Activity — Print every line of the listing below, starting with the line that holds "cancer tissue reveals" and going on through the line that holds "benign human adrenal", both included, and print nothing else.

- - - - - - -

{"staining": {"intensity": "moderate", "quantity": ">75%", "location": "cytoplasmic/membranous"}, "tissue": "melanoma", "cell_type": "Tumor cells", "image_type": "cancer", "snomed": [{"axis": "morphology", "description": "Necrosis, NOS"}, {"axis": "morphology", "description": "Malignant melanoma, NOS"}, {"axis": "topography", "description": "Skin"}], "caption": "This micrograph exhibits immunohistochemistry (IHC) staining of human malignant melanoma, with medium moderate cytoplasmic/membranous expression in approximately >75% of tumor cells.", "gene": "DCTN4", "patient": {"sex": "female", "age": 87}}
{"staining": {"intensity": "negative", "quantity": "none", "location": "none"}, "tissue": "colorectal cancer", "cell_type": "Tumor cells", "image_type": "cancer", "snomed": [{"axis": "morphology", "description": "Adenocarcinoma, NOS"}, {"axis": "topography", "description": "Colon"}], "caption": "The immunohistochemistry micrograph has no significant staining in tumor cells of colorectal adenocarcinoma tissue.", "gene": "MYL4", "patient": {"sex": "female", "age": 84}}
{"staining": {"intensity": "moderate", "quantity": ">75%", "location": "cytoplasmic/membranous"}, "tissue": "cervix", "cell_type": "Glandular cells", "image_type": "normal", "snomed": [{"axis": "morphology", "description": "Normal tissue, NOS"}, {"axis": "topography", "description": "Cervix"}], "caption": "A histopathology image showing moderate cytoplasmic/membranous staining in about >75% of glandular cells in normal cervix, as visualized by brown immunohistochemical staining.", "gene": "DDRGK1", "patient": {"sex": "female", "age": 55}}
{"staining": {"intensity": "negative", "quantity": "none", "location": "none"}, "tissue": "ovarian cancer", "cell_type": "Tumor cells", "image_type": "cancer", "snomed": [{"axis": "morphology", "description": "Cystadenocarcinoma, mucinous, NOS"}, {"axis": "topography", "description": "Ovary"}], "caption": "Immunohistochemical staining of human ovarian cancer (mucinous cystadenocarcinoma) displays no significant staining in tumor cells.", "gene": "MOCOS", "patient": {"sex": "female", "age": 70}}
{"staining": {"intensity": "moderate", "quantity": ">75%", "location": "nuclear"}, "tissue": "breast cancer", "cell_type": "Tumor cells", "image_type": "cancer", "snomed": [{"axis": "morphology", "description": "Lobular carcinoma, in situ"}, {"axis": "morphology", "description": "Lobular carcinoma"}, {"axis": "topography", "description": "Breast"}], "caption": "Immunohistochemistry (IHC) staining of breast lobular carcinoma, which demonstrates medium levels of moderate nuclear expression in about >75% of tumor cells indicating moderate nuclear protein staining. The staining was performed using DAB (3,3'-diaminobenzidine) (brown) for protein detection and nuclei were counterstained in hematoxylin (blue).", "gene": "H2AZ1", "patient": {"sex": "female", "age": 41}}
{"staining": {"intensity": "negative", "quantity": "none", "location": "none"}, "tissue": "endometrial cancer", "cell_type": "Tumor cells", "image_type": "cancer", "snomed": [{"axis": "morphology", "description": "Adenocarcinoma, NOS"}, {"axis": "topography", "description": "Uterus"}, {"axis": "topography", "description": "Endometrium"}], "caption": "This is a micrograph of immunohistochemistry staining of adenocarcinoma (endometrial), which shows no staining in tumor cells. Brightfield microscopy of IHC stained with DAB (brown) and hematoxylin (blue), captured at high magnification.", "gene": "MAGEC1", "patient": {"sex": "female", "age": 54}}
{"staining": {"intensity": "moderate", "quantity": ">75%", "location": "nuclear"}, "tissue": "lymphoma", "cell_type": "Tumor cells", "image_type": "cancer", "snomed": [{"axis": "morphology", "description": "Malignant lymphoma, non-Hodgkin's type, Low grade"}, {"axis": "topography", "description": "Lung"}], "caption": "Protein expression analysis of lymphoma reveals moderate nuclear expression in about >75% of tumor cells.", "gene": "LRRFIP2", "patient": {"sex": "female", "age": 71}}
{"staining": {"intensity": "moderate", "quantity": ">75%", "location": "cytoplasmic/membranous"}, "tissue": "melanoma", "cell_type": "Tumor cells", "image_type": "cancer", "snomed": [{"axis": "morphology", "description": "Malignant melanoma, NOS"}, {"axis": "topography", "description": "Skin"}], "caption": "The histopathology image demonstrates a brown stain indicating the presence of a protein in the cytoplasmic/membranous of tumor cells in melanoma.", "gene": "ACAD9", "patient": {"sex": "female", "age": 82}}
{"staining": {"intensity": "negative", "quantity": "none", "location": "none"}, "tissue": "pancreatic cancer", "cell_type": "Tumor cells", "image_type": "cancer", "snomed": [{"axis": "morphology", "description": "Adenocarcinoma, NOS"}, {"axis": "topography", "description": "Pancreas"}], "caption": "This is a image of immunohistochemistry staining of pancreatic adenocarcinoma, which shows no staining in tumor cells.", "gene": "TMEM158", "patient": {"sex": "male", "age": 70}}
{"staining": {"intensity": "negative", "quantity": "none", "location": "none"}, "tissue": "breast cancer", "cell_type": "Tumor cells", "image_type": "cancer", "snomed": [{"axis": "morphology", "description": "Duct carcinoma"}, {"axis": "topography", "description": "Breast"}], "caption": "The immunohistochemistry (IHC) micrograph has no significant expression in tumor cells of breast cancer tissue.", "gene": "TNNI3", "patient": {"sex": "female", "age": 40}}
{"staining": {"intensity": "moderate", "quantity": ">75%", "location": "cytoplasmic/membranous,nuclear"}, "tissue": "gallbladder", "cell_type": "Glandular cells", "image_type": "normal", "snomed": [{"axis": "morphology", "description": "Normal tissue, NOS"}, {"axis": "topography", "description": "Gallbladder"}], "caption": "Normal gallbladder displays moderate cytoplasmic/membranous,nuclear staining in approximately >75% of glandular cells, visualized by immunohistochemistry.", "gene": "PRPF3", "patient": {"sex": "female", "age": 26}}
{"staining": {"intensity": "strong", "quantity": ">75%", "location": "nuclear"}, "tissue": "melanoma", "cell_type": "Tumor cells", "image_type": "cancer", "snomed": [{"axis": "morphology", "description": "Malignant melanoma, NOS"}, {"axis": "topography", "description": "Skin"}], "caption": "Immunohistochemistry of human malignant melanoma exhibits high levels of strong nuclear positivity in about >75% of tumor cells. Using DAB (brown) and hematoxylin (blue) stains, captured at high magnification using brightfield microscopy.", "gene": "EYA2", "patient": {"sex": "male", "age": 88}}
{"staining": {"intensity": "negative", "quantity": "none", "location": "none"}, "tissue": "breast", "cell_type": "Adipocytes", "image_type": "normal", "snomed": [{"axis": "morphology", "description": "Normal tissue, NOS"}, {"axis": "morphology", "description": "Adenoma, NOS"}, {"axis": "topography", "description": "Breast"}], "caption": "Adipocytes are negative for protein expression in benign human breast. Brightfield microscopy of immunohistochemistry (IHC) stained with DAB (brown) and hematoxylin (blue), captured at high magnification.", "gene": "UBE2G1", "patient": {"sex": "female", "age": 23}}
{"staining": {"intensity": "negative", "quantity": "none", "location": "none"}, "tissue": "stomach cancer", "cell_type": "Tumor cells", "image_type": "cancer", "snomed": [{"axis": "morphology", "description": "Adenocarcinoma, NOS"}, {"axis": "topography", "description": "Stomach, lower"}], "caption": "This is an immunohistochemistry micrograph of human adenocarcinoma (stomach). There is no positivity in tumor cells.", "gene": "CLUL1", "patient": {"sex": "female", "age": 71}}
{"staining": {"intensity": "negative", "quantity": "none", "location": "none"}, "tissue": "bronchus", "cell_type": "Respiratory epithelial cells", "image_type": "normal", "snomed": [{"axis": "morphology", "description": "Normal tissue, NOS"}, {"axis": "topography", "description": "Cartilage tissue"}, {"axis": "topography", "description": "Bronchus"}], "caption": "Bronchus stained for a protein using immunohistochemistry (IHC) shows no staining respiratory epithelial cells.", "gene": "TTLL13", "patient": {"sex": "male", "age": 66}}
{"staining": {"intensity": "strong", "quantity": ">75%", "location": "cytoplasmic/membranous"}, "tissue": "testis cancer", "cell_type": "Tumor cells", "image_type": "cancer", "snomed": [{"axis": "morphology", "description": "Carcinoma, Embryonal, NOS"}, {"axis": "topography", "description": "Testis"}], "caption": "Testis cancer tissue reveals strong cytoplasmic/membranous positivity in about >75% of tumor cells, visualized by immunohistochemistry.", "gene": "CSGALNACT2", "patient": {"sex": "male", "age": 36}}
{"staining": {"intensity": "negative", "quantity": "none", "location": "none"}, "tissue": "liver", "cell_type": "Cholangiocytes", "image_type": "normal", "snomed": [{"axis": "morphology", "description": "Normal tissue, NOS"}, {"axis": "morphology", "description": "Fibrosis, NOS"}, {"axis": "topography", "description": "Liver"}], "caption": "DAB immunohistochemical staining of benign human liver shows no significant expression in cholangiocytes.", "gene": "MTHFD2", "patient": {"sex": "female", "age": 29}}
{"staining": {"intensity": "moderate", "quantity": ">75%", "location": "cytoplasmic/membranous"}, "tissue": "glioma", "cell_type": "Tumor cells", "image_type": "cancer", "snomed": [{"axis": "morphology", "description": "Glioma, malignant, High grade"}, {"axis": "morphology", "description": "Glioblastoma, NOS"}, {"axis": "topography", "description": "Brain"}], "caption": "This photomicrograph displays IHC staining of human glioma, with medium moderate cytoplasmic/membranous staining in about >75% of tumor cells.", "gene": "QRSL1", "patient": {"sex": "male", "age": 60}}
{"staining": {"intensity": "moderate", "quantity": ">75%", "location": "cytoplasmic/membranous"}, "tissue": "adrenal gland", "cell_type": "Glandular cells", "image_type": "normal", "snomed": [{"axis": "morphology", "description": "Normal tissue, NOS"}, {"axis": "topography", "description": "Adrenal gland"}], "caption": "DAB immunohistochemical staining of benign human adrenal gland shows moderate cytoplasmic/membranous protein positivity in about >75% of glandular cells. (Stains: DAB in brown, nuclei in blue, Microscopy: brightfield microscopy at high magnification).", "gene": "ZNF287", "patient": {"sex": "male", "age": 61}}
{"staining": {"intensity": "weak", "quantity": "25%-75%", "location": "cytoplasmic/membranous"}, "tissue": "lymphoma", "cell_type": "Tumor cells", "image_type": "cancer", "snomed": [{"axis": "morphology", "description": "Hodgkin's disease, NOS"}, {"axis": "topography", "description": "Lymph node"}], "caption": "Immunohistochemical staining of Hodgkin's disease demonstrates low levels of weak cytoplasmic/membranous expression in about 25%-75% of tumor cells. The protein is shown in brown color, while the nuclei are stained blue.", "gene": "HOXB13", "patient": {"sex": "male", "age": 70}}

- - - - - - -

Exercise answer —
{"staining": {"intensity": "strong", "quantity": ">75%", "location": "cytoplasmic/membranous"}, "tissue": "testis cancer", "cell_type": "Tumor cells", "image_type": "cancer", "snomed": [{"axis": "morphology", "description": "Carcinoma, Embryonal, NOS"}, {"axis": "topography", "description": "Testis"}], "caption": "Testis cancer tissue reveals strong cytoplasmic/membranous positivity in about >75% of tumor cells, visualized by immunohistochemistry.", "gene": "CSGALNACT2", "patient": {"sex": "male", "age": 36}}
{"staining": {"intensity": "negative", "quantity": "none", "location": "none"}, "tissue": "liver", "cell_type": "Cholangiocytes", "image_type": "normal", "snomed": [{"axis": "morphology", "description": "Normal tissue, NOS"}, {"axis": "morphology", "description": "Fibrosis, NOS"}, {"axis": "topography", "description": "Liver"}], "caption": "DAB immunohistochemical staining of benign human liver shows no significant expression in cholangiocytes.", "gene": "MTHFD2", "patient": {"sex": "female", "age": 29}}
{"staining": {"intensity": "moderate", "quantity": ">75%", "location": "cytoplasmic/membranous"}, "tissue": "glioma", "cell_type": "Tumor cells", "image_type": "cancer", "snomed": [{"axis": "morphology", "description": "Glioma, malignant, High grade"}, {"axis": "morphology", "description": "Glioblastoma, NOS"}, {"axis": "topography", "description": "Brain"}], "caption": "This photomicrograph displays IHC staining of human glioma, with medium moderate cytoplasmic/membranous staining in about >75% of tumor cells.", "gene": "QRSL1", "patient": {"sex": "male", "age": 60}}
{"staining": {"intensity": "moderate", "quantity": ">75%", "location": "cytoplasmic/membranous"}, "tissue": "adrenal gland", "cell_type": "Glandular cells", "image_type": "normal", "snomed": [{"axis": "morphology", "description": "Normal tissue, NOS"}, {"axis": "topography", "description": "Adrenal gland"}], "caption": "DAB immunohistochemical staining of benign human adrenal gland shows moderate cytoplasmic/membranous protein positivity in about >75% of glandular cells. (Stains: DAB in brown, nuclei in blue, Microscopy: brightfield microscopy at high magnification).", "gene": "ZNF287", "patient": {"sex": "male", "age": 61}}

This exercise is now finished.